Top contributors' reviews have more credibility, Fisher says, but -- if they're like him -- those reviewers also feel a heightened sense of responsibility.
"I'm in the top 1 percent, according to TripAdvisor," he says. "I kind of wear that as a badge, but it took a lot of work. So, if someone reads what I wrote, now, I feel responsible to be as accurate as possible. I try to be more objective and, if I have a negative experience, ask myself if it was really the place or, [if] maybe I was sick, or my expectations were unfair or I was having a bad day."
The future of reviews
When it comes to the future of reviews, Fisher thinks that review sites will become much smarter at predicting what a specific consumer wants and providing the right information at the right time. "Smarter" (digitally speaking), more personalized algorithms will give shoppers a quick summary of the exact information they want to see, in the medium they want to see it, Fisher predicts.
He envisions a world where review systems will be smart enough to predictively detect exactly what a certain consumer is looking for.
A budget traveler has much different needs than a luxury foodie, and review algorithms are going to need to know how to present the information that sells to the specific consumer, he says. "Today, there's so much more to sift through. Sometimes, my wife and I spend more time researching than we actually do on vacation -- and that's unacceptable.

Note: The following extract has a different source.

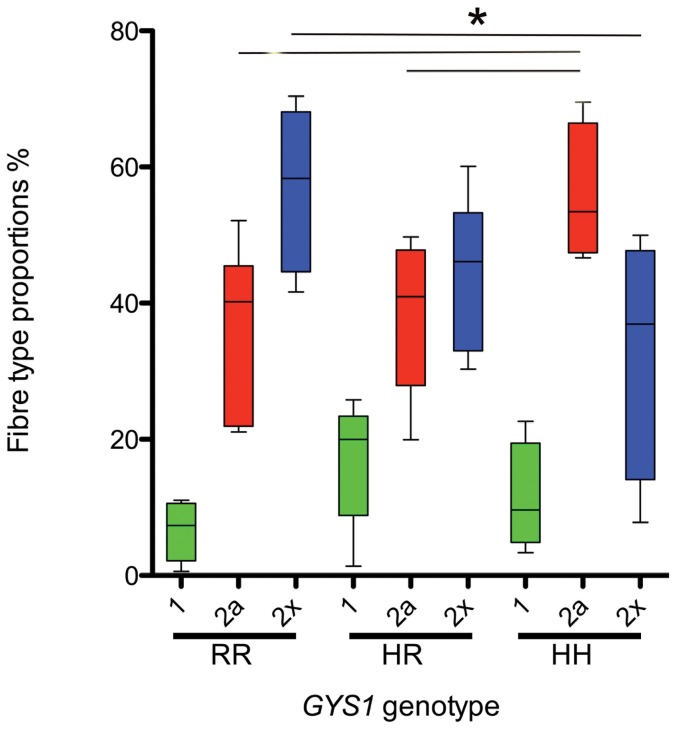
Muscle fibre type distributions.Boxplots illustrating the muscle fibre type composition of horses homozygous (HH) (n = 4), heterozygous (HR) (n = 8) and control horses (RR) (n = 6). * Denotes significant differences between individual groups (p<0.05) following post- hoc analysis.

"In the beginning," Fisher continues, "star ratings were created to provide an at-a-glance assessment of quality. Obviously, that's never going to work, because there're tons of different nuances for why someone rates something like this. In the future, review sites are going to have to work like a funnel, distilled down to a simple takeaway showing you exactly what you want to see."
And as for what he hopes to see happening in the future for reviews: Think simplification and personalization. "It's been said that if you give someone more than three choices, they choose nothing," Fisher explains. "Which is why, in order for reviews to continue to have their power in the future, they're going to need to keep up with the on-the-go consumer, who doesn't have time to search through all the muck.
"They want the gold nuggets of advice, and they want them now."